I want to send a special thank-you to Professor Dean Tantillo of UC Davis (http://blueline.ucdavis.edu). In response to my call for molecules that are really odd, yet exciting, Dean brought up thiosulfoxides. Wow – these things are bizarre, aren’t they? Sulfur is like a box of chocolates, if you know what I mean… Take a look at the reference Dean sent me. Apparently, there has been a long-standing controversy with regard to which one of the two structures shown is actually the more stable one. The Schleyer paper below claims that the linear form is more stable. These are the outskirts of reality, they are here to show that there is little better than to be a chemist as nature has had very little reason to conceive such unusual structures. We’ll need to wait till Dean sheds some new light on this process.
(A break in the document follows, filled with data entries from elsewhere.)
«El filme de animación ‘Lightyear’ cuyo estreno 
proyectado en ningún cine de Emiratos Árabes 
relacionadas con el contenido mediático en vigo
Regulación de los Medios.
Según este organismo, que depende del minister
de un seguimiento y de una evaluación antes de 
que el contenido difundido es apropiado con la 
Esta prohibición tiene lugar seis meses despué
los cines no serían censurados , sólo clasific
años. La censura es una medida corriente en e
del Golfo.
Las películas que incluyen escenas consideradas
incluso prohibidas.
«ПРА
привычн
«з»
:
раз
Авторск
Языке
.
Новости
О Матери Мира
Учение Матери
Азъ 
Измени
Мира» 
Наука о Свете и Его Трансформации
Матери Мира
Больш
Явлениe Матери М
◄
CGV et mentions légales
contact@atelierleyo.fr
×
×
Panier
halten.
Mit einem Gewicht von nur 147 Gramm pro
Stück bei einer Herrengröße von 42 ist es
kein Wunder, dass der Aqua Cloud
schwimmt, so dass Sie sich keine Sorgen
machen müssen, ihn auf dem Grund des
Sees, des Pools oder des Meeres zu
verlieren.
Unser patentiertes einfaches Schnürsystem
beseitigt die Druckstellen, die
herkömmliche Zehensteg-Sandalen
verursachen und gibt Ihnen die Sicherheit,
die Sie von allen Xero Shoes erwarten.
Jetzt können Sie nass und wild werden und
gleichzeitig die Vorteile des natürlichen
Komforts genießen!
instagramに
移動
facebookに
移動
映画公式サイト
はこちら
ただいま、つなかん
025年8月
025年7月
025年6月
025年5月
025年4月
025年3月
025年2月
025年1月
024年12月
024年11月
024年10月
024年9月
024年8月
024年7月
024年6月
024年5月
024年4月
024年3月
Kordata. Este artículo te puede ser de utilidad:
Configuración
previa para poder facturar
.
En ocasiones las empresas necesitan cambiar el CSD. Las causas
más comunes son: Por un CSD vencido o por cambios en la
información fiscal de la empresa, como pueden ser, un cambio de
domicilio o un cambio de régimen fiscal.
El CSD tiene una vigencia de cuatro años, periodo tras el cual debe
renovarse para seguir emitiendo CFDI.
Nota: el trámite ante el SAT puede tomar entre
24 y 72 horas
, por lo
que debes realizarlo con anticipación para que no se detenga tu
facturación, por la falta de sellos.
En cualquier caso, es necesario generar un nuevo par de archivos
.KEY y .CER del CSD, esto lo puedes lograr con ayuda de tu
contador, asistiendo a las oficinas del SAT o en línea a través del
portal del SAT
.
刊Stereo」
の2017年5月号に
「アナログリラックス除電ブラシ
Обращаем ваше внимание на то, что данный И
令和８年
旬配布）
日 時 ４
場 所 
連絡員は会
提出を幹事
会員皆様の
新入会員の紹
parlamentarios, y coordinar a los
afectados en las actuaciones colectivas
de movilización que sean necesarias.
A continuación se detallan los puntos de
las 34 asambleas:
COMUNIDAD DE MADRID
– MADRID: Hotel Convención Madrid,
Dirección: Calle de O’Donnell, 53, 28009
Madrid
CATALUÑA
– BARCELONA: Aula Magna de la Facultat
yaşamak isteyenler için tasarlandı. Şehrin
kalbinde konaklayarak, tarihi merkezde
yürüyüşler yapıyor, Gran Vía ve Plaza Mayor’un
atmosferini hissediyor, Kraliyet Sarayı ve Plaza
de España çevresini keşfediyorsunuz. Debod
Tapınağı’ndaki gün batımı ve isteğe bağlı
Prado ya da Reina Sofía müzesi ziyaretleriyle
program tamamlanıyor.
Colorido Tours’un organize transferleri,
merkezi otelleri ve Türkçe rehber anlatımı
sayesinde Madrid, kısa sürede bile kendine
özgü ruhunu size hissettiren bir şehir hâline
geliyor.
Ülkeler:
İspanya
the corresponding S-methylated salt of dimethylthiosulfoxide is actually quite common, and behaves as a mild electrophile delivering MeS(+) group. It is made from MeSSMe and Me3O(+)BF4(-) and it can be used as a replacement for NCS for oxidative cleavage of dithioacetals. Aldrich even sells it.
That is totally correct, and these are even preferable (sometimes) to trialkylsulfoniums. However, it is the rearrangement and concomitant fluorine migration that sets S2F2 apart. It is an strange molecule.